Pesach: The Matzah That Changes Meaning
Why do we eat Matzah? It turns out, we change our minds about it.
There is a way that I have always understood the seder, to be two concepts competing throughout the evening: Remembering Slavery and Celebrating Freedom. There are things we do to remember the bitterness of slavery, most famously the marror. There are things we do to celebrate freedom, like eat and drink and recline. In fact, a good key for knowing whether something we are doing is to remember slavery or to celebrate freedom is if we recline for it. Cup of wine? Recline. Marror, no recline.
Which one of those is matzah? Its kind of unclear. We start out the seder referring to the Matzah as “lechem oni”, “poverty bread”, and dividing it in half to save some for later as a poor person might do.
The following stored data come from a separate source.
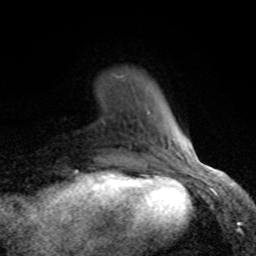
Breast MRI (dynamic contrast-enhanced), one axial slice. Position 17 of 80 along the scan axis. Cropped to one breast. Dynamic contrast-enhanced series, time point 2 of 8 at this slice position (early post-contrast). 1.5 T. TE 4.2 ms, TR 7 ms. 2 mm slice thickness. 256 × 256 image matrix, field of view 155 × 155 mm. Female patient.
Structures marked on this image (semi-automatically segmented with operator editing):
- enhancing-tissue mask used for the functional tumour volume (all voxels passing the contrast-enhancement thresholds inside the analysis volume; usually the tumour): bounding box (x1, y1, x2, y2) in pixels: (103, 111, 189, 166)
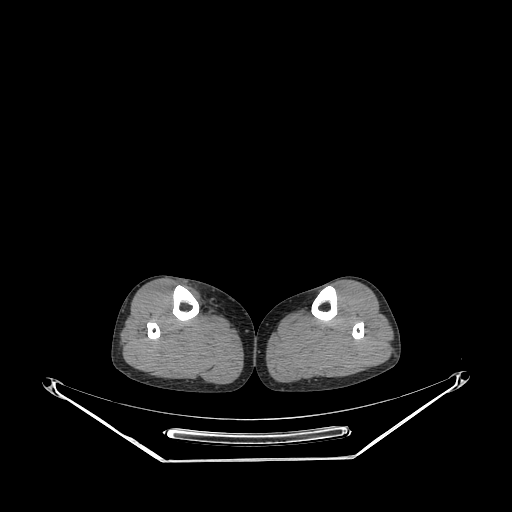
CT of an extremity soft-tissue mass (from a PET/CT study), one axial slice; slice 131 of 267 in the series (ordered by position); reconstruction kernel STANDARD; 140 kVp; soft-tissue window (W 400 / L 40 HU); 512 × 512 image matrix, field of view 500 × 500 mm. Female patient. Case-level facts recorded for this patient, not image findings: histological type: undifferentiated – high grade; grade: high; site of the primary tumour: right thigh.
Outlined on this slice (expert contour drawn on MRI and transferred to this co-registered scan by the dataset authors):
- gross tumour volume (mass): bounding box [x1, y1, x2, y2] px = [187, 288, 202, 305]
But later on, we end up eating it while reclining, and we also assert that we eat matzah because we didn’t have time for it to bake while going free.
I have an idea as to what’s going on here: Over the course of the seder, over the course of telling the story of how we started out as idolaters and then became slaves and then went free, we start out telling one story about the matzah (it’s poverty bread) but then end up recontextualizing it within a different story, the story of our going free (We didn’t have time for the bread to bake). We change the meaning of the Matzah by telling a different story about it. It starts off as bread of poverty, but then, by placing it within the context of the Pesach story, it now becomes a symbol of our freedom, which we recline for while eating.
Not only that, but we apply that same power to the marror itself. After we eat the Matzah, after we have practiced our power to recontextualize and redefine trauma by telling a different story about it, we turn to the bitter experience of slavery itself. First, we eat it alone, really experience the bitterness in its fullness, while not reclining then. But then comes Korech. Why the stress on eating the matzah, marror and korban pesach all together? Because you are now taking the bitter trauma of slavery and changing its meaning by making it part of a larger story, one that celebrates your freedom. You take the marror and experience the joy of recontextualizing past trauma into a story that transforms its meaning, by combining it with the korban pesach and the matzah that changed its own meaning over the course of the telling of the story. And korech you recline for.
This is a great distillation of the dual nature of the Seder as programmed by the Tana'im to reflect those dual aims. Curious as to how this fits with the Biblical פסח/חג המצות . You can see the juxtapositions there - as you note with korech, the original mitzvah of maror was not to eat alone but with the korban ”על מצות ומרורים" and the sole verse that refers to matzah as a bread of poverty also invokes the concept of חפזון, alluding back to the haste with which the Israelites were commanded to consume the first Pesah lamb in the Exodus passage, and the haste with which they left without baking their bread (though didn't they bake matzah to eat the lamb before they left?).